Friday, October 28, 2016

General Assembly Resolution Concerning the Ritual for Infant Baptism

BAPTISM OF INFANTS                                                                         800.2


800.2. The Baptism of Infants or Young Children

When the sponsors shall have presented themselves with the child (or children) the minister shall say:                                                                      

            DEARLY BELOVED:  The sacrament of baptism is the sign and seal of the new covenant of grace.  [While we do not hold that baptism imparts the regenerating grace of God, we do believe that Christian baptism]  It signifies [for this young child] the prevenient nature of God’s gracious acceptance of this young child within the community of Christian faith.  It anticipates his (her) personal confession of faith in Jesus Christ.

The earliest and simplest statement of Christian belief, into which you now bring this child to be baptized, is the Apostles’ Creed, which reads as follows:

“I believe in God the Father Almighty, Maker of heaven and earth;

“And in Jesus Christ, His only Son, our Lord; who was conceived by the Holy Ghost, born of the Virgin Mary, suffered under Pontius Pilate, was crucified, dead, and buried; He descended into hell; the third day He rose again from the dead; He ascended into heaven, and sits at the right hand of God the Father Almighty; from thence He shall come to judge the quick and the dead.

“I believe in the Holy Ghost, the holy catholic (universal) Church, the communion of saints, the forgiveness of sins, the resurrection of the body, and the life everlasting.”

Will you have your child baptized into this faith?
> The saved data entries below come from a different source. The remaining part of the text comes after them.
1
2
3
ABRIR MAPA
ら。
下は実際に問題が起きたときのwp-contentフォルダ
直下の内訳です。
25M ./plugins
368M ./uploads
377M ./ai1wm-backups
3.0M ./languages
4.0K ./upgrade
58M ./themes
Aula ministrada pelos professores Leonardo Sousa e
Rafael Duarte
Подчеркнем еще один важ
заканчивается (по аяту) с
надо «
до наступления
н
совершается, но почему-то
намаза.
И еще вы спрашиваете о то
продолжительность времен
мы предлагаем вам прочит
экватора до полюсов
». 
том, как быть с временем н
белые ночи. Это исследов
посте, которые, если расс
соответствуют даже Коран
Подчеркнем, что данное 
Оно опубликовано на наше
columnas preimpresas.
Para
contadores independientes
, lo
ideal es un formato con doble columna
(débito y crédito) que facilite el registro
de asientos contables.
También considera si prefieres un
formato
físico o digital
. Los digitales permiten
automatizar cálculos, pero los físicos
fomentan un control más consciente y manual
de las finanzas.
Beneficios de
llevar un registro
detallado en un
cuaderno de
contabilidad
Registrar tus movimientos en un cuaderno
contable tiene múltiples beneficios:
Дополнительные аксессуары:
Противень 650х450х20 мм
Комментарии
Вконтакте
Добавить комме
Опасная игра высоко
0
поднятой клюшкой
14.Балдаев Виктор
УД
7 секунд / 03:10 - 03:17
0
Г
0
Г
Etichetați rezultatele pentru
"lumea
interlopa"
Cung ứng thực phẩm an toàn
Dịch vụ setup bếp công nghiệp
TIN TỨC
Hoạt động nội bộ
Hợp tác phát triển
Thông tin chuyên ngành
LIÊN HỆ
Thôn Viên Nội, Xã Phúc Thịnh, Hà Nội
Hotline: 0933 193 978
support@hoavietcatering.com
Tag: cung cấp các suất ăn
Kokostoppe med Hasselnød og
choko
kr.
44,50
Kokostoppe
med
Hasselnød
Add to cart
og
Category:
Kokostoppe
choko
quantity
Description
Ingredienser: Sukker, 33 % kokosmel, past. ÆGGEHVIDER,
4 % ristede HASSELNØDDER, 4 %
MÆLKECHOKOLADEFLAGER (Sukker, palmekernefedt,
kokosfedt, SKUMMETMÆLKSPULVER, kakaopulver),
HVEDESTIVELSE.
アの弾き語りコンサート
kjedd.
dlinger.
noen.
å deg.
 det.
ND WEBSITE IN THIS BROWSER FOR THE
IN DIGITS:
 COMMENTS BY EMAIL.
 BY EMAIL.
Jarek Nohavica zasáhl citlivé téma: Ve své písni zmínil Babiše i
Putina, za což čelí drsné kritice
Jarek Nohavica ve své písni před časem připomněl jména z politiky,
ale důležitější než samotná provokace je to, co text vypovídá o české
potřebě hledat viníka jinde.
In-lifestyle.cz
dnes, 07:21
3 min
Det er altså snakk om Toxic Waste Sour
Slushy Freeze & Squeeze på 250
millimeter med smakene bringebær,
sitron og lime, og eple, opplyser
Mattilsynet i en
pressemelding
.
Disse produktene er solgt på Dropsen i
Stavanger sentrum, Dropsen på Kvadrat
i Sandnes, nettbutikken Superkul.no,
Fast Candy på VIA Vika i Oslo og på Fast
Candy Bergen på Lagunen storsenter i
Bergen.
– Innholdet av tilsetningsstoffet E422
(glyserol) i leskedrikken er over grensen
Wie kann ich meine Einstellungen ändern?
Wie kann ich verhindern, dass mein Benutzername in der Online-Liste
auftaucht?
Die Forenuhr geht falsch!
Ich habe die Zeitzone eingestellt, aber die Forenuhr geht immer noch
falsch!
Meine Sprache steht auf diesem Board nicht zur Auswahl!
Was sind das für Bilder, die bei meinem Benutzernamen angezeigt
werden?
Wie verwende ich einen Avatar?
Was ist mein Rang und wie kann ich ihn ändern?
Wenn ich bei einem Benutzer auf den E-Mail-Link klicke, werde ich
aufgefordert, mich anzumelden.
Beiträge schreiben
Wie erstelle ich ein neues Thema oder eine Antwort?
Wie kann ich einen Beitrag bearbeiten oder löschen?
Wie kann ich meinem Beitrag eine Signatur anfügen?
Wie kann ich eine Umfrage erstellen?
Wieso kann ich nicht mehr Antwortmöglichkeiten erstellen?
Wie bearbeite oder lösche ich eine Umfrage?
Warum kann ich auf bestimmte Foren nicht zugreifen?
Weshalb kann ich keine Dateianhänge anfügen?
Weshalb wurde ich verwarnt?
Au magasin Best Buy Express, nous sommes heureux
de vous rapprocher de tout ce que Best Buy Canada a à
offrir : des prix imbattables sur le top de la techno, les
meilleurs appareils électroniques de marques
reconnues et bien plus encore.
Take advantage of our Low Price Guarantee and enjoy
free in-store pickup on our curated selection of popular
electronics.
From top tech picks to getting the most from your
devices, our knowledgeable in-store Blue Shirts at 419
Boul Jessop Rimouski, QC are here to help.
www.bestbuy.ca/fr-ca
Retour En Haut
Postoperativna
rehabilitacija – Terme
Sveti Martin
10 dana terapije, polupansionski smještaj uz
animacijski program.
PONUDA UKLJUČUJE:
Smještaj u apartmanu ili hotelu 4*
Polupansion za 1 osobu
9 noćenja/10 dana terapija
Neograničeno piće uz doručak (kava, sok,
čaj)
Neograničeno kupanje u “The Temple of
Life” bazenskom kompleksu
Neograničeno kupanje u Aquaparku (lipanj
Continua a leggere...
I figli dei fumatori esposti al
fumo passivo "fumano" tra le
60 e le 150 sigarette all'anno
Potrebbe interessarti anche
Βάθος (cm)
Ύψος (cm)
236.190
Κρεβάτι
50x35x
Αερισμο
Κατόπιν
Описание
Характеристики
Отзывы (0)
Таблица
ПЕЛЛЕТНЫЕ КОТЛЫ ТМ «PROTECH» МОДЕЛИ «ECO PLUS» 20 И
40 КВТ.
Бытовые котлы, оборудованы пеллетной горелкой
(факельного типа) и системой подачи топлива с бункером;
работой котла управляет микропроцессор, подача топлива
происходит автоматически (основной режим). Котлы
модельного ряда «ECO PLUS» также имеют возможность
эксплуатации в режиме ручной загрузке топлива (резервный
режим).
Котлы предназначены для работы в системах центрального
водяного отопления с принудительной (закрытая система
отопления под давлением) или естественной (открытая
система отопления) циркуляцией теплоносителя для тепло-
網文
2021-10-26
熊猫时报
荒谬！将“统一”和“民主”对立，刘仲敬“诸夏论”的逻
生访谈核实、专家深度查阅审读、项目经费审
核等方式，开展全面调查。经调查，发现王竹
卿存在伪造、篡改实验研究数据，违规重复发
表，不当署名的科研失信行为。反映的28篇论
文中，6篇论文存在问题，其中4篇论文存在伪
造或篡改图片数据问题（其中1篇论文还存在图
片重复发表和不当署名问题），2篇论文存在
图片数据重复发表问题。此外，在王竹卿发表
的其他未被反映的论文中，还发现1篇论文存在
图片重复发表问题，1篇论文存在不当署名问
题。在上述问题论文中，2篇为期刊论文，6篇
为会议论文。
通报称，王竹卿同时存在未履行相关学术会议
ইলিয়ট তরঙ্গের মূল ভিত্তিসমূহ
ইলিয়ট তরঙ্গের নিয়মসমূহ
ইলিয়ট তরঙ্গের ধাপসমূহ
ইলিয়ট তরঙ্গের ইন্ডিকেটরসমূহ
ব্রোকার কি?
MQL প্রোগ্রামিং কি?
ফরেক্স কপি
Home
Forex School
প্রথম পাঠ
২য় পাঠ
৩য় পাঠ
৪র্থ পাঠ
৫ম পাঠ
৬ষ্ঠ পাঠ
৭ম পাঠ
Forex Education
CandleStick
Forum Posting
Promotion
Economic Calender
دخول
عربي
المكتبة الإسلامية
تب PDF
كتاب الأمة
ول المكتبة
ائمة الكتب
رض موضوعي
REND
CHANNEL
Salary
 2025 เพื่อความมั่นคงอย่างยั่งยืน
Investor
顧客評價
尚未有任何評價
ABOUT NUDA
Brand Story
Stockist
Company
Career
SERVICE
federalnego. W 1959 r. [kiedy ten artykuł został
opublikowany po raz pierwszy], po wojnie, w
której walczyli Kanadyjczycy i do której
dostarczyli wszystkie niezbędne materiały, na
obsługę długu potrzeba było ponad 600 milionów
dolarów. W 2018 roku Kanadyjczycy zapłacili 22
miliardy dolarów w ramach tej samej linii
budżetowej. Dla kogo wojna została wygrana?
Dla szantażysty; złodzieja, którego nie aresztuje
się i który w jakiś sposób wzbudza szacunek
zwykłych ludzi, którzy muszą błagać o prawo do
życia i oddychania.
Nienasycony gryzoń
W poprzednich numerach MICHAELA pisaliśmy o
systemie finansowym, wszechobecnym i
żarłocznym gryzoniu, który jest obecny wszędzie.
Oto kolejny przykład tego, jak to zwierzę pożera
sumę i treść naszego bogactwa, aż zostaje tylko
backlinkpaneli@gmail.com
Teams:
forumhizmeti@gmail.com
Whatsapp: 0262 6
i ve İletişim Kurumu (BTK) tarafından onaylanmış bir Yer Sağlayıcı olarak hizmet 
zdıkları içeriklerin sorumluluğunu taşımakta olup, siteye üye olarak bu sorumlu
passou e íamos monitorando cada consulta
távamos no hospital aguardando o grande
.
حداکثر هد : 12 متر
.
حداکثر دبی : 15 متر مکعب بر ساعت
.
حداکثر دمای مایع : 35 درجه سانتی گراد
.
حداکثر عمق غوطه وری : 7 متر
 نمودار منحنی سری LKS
If so, answer, “I will.”

Response: I will.

In presenting this child for baptism you are hereby witnessing to your own personal Christian faith and to your purpose to guide him (her) early in life to a knowledge of Christ as Savior.  To this end it is your duty to teach him (her), as soon as he (she) shall be able to learn, the nature and end of this holy sacrament; to watch over his (her) education, that he (she) may not be lead astray; to direct his (her) feet to the sanctuary; to restrain him (her) from evil associates and habits; and as much as in you lies, to bring him (her) up in the nurture and admonition of the Lord.

            Will you endeavor to do so by the help of God?  If so, answer, “I will.”

            The minister may then ask the parents or guardians to name the child, and shall then baptize the child, repeating his (her) full name and saying:

            _______________, I baptize thee in the name of the Father, and of the Son, and of the Holy Spirit.  Amen.                

           The minister may then offer the following prayer or may use an extemporary prayer.                                                                      

            Heavenly Father, we humbly pray that Thou wilt take this child into Thy loving care.  Abundantly enrich him (her) with Thy heavenly grace; bring him (her) safely through the perils of childhood; deliver him (her) from the temptations of youth; lead him (her) to a personal knowledge of Christ as Savior; help him (her) to grow in wisdom, and in stature, and in favor with God and man, and to persevere therein to the end.  Uphold the parents with loving care, that with wise counsel and holy example they may faithfully discharge their responsibilities to both this child and to Thee.  In the name of Jesus Christ our Lord.  Amen.


1.  The changes above bring this ritual of baptism into much closer alignment with the ritual for The Baptism of Believers.  Since believers and infant baptisms are both Christian baptisms, they should reflect the same reality.

2.  While the changes above bring this ritual into much closer alignment with that of The Baptism of Believers, it marks a greater distinction between it and the rituals for The Dedication of Infants or Young Children.  Since those two acts are significantly different, it is fitting that the rituals be sufficiently distinct.

3.  While clarifying statements may be made parenthetically by the presiding clergy, good rituals do not state what we do not believe (especially as an opening statement in the ritual).  Rather, good rituals state what we do believe.  The above resolution allows us to make the baptism of infants and young children a positive, celebratory time, rather than presenting a sense of uncertainty or defensiveness, which the wording of the current ritual may produce.

4.  The above resolution is more consistent with Wesleyan sacramental theology and the teachings of John Wesley, which utilizes the Apostles’ Creed, and which speaks of the sacraments as means of God’s grace.  (It is not that baptism, itself, imparts any grace, but rather that God does impart grace through the means, by faith.)

5.  The above resolution provides clarity as to the prevenient nature of God’s gracious acceptance the child within the community of Christian faith signified in baptism.

6.  The above resolution is more closely in line with Article of Faith XII. Baptism, paragraph 12, in that it neither reduces our beliefs, nor imposes doctrinal positions not stated within the Article of Faith.  Thus, the above resolution provides a ritual that is readily usable for all who espouse belief in Article of Faith XII, whereas, the current ritual does not provide such an opportunity for those whose belief in Article of Faith XII is understood in a consistent fashion with John Wesley’s own beliefs.